Directions for this task
Each line that follows is to be retyped exactly.

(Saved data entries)
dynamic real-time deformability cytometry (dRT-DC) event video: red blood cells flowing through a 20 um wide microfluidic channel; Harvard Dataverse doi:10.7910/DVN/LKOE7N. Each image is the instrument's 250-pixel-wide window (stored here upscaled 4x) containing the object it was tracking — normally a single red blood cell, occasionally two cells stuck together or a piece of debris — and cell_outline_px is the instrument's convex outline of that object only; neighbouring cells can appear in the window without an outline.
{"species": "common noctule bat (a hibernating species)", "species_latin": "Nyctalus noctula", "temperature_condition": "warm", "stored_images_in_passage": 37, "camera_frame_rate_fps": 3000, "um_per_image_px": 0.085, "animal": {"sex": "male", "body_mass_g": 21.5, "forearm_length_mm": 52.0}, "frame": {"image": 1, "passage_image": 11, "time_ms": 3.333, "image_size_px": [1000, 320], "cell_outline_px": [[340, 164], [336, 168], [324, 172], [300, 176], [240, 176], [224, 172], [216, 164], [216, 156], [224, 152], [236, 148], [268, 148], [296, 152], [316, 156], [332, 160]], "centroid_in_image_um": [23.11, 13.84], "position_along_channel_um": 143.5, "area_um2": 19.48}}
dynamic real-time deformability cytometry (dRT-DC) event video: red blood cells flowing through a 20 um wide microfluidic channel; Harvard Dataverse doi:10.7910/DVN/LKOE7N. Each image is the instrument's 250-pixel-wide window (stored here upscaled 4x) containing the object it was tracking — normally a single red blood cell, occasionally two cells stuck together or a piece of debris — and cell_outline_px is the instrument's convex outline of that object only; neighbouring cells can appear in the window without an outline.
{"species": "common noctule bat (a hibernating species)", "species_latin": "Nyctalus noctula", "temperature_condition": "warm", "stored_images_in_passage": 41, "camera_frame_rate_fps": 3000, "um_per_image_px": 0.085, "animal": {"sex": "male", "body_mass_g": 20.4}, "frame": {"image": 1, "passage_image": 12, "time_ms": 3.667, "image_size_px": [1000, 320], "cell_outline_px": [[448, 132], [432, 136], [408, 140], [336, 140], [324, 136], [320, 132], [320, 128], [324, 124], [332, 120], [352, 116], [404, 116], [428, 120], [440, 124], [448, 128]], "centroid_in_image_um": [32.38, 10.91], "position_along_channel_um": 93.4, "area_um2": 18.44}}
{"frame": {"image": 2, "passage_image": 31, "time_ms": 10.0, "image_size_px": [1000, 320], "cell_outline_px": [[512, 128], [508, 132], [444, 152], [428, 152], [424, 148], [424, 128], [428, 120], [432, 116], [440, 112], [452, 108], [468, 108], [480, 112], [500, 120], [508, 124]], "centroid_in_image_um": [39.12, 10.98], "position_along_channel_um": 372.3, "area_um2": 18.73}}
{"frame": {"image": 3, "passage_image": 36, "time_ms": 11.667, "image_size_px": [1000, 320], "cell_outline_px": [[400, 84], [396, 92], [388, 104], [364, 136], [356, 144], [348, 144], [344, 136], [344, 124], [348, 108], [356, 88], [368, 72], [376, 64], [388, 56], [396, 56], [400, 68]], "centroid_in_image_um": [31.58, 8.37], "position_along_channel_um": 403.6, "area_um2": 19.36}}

Answer below
dynamic real-time deformability cytometry (dRT-DC) event video: red blood cells flowing through a 20 um wide microfluidic channel; Harvard Dataverse doi:10.7910/DVN/LKOE7N. Each image is the instrument's 250-pixel-wide window (stored here upscaled 4x) containing the object it was tracking — normally a single red blood cell, occasionally two cells stuck together or a piece of debris — and cell_outline_px is the instrument's convex outline of that object only; neighbouring cells can appear in the window without an outline.
{"species": "common noctule bat (a hibernating species)", "species_latin": "Nyctalus noctula", "temperature_condition": "warm", "stored_images_in_passage": 37, "camera_frame_rate_fps": 3000, "um_per_image_px": 0.085, "animal": {"sex": "male", "body_mass_g": 21.5, "forearm_length_mm": 52.0}, "frame": {"image": 1, "passage_image": 11, "time_ms": 3.333, "image_size_px": [1000, 320], "cell_outline_px": [[340, 164], [336, 168], [324, 172], [300, 176], [240, 176], [224, 172], [216, 164], [216, 156], [224, 152], [236, 148], [268, 148], [296, 152], [316, 156], [332, 160]], "centroid_in_image_um": [23.11, 13.84], "position_along_channel_um": 143.5, "area_um2": 19.48}}
dynamic real-time deformability cytometry (dRT-DC) event video: red blood cells flowing through a 20 um wide microfluidic channel; Harvard Dataverse doi:10.7910/DVN/LKOE7N. Each image is the instrument's 250-pixel-wide window (stored here upscaled 4x) containing the object it was tracking — normally a single red blood cell, occasionally two cells stuck together or a piece of debris — and cell_outline_px is the instrument's convex outline of that object only; neighbouring cells can appear in the window without an outline.
{"species": "common noctule bat (a hibernating species)", "species_latin": "Nyctalus noctula", "temperature_condition": "warm", "stored_images_in_passage": 41, "camera_frame_rate_fps": 3000, "um_per_image_px": 0.085, "animal": {"sex": "male", "body_mass_g": 20.4}, "frame": {"image": 1, "passage_image": 12, "time_ms": 3.667, "image_size_px": [1000, 320], "cell_outline_px": [[448, 132], [432, 136], [408, 140], [336, 140], [324, 136], [320, 132], [320, 128], [324, 124], [332, 120], [352, 116], [404, 116], [428, 120], [440, 124], [448, 128]], "centroid_in_image_um": [32.38, 10.91], "position_along_channel_um": 93.4, "area_um2": 18.44}}
{"frame": {"image": 2, "passage_image": 31, "time_ms": 10.0, "image_size_px": [1000, 320], "cell_outline_px": [[512, 128], [508, 132], [444, 152], [428, 152], [424, 148], [424, 128], [428, 120], [432, 116], [440, 112], [452, 108], [468, 108], [480, 112], [500, 120], [508, 124]], "centroid_in_image_um": [39.12, 10.98], "position_along_channel_um": 372.3, "area_um2": 18.73}}
{"frame": {"image": 3, "passage_image": 36, "time_ms": 11.667, "image_size_px": [1000, 320], "cell_outline_px": [[400, 84], [396, 92], [388, 104], [364, 136], [356, 144], [348, 144], [344, 136], [344, 124], [348, 108], [356, 88], [368, 72], [376, 64], [388, 56], [396, 56], [400, 68]], "centroid_in_image_um": [31.58, 8.37], "position_along_channel_um": 403.6, "area_um2": 19.36}}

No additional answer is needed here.